# rain water leaking in??



## 97HardBody (Nov 16, 2005)

Hi, i have a 97 hardbody ext cab and i have been noticing that when it rains water is somehow leaking into the (passenger side) sidepanel of the cab under the jump seats; or into the jump seat storage space(if that describes it better). So i guess i'm wondering if anybody has any ideas where or how water is getting in. thanks.


----------



## Oldnissanguy (Jan 6, 2005)

Is it leaking on the surface? Can you see the water running in or do you just find the water pooled in the seat well?


----------



## eyedetail (Mar 4, 2007)

I actually have a similar problem in my 86 but find the water build up in the passanger area up front wandering if it's a bad heater core? I have 180,000 mileage and car stareted running poorly recently too, could hti sbe a heater core issue?


----------



## Z_Rated (Apr 29, 2006)

Rear side window, check the seal or if you are hitting any deep water check under the jumpseat, for holes in the body panels. Easier to do if you remove the jumpseat. Should be four 14mm bolts. You should be able see signs of water splashing or dripping depending on whether it's from above or below. Good Luck, Z


----------



## Oldnissanguy (Jan 6, 2005)

eyedetail said:


> I actually have a similar problem in my 86 but find the water build up in the passanger area up front wandering if it's a bad heater core? I have 180,000 mileage and car stareted running poorly recently too, could hti sbe a heater core issue?

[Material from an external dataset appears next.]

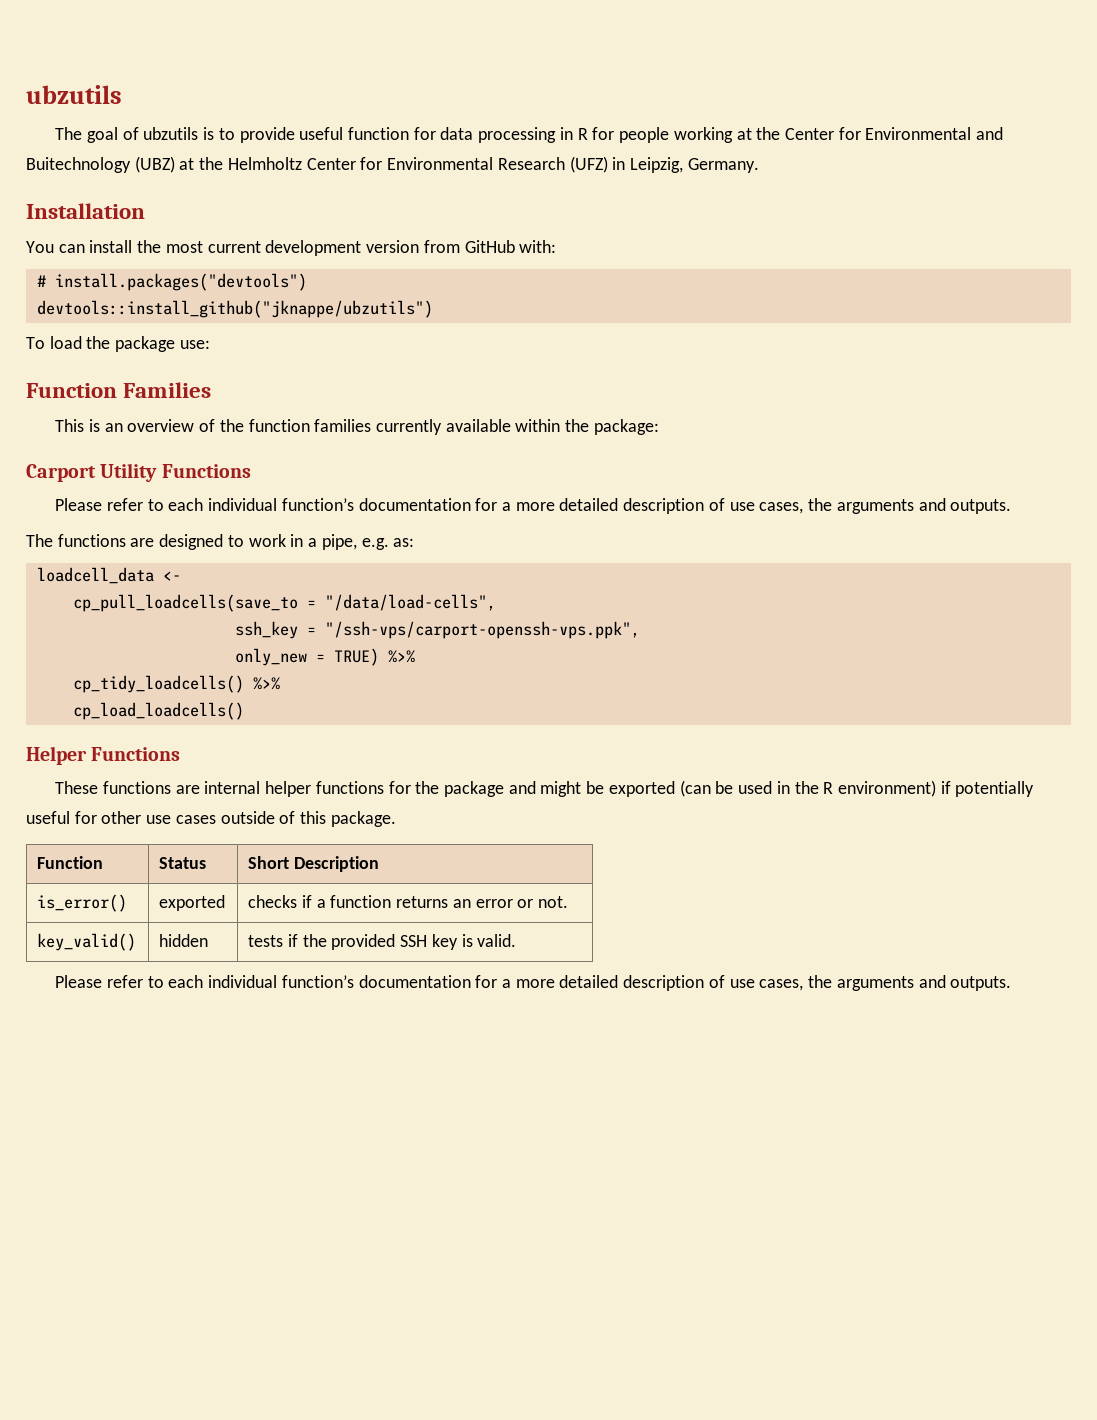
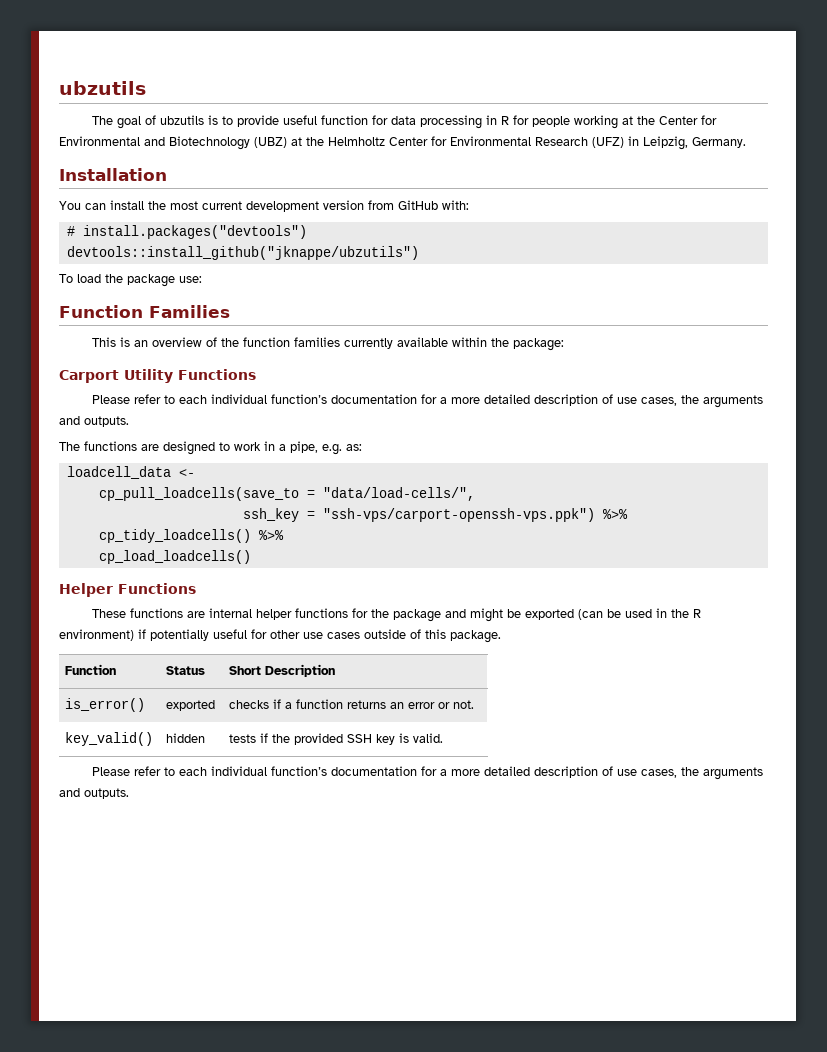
[26,157,131,173] Buitechnology -> [169,136,250,150] Biotechnology
[324,594,496,611] "/data/load-cells", -> [322,487,475,501] "data/load-cells/",
[324,621,640,639] [234,648,379,666] "/ssh-vps/carport-openssh-vps.ppk", // only_new = TRUE) -> [322,508,595,522] "ssh-vps/carport-openssh-vps.ppk")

If it's the heater core leaking you should be able to smell the anti-freeze or (yuk!) taste it.


----------



## nissanmadness (Sep 18, 2006)

My 94 developed a leak similar to yours. It came from underneath the 3rd brake light mounting bracket on the roof of the cab.


----------



## 97HardBody (Nov 16, 2005)

Thanks for the heads up guys... i'll check out the brake light business, it's not the heater core. Its weird, when my truck is parked in the rain water will get into the (passenger side) bottom rear panel; when i drive, most of the water works it way out...there is no visible leakage inside the cab at a glance. Now that its warming up outside, i'll be more inclined to check it out.


----------



## Oldnissanguy (Jan 6, 2005)

If you don't find anything, wait until it gets dry, then get inside and have someone spray it with a hose. Try to have your truck setting in the same location that it normally does when you notice the water. Start low and work your way up the body. There are a lot of places that could be leaking. Check the side window carefully. Be sure to get water on the rear cab vent.


----------



## 97HardBody (Nov 16, 2005)

*FOLLOW UP!! LEAK FOUND!!*

FOLLOW UP!! HAHAHAHA I FOUND THE "LEAK"!!! 
Technically it was a CLOG and not a leak!!! I finally got sick of hearing water sloshing around in the passenger side rocker panel so i started taking the interior apart one peice at a time. once i had the jump seat and area trim removed i discovered a nice puddle of water also in the passenger foot well which was also soaking the carpet. SO after removing the seats, console, and the carpet i got down to the nitty gritty. I found a drain tube leading from the sun roof and draining to the rocker panel, i thought this tube is draining into the wrong place and where should it be?? So after comparing the pass. and driver sides i found no visual difference. Then i had an idea: I pourd some water into the driver side rocker panel and quite to my surprise it quickly drained out through three drains/vents in the bottom of the rocker!! So i located the drains on the passenger side and jammed a screwdriver into them and opened them back up. It looked like they had become clogged up with mud/dirt/rust. HA pretty simple, i wish i would have known about the drains before i took the entire interior out of the cab!!


----------



## Z_Rated (Apr 29, 2006)

Well at least you found the problem and thanks for the follow up. Z


----------



## Oldnissanguy (Jan 6, 2005)

If you have any rust in there you'll want to treat it with something even if you only spray it with Rust-o-leium. Even thought the water is now draining through it will still eventually rust through if left untreated.


----------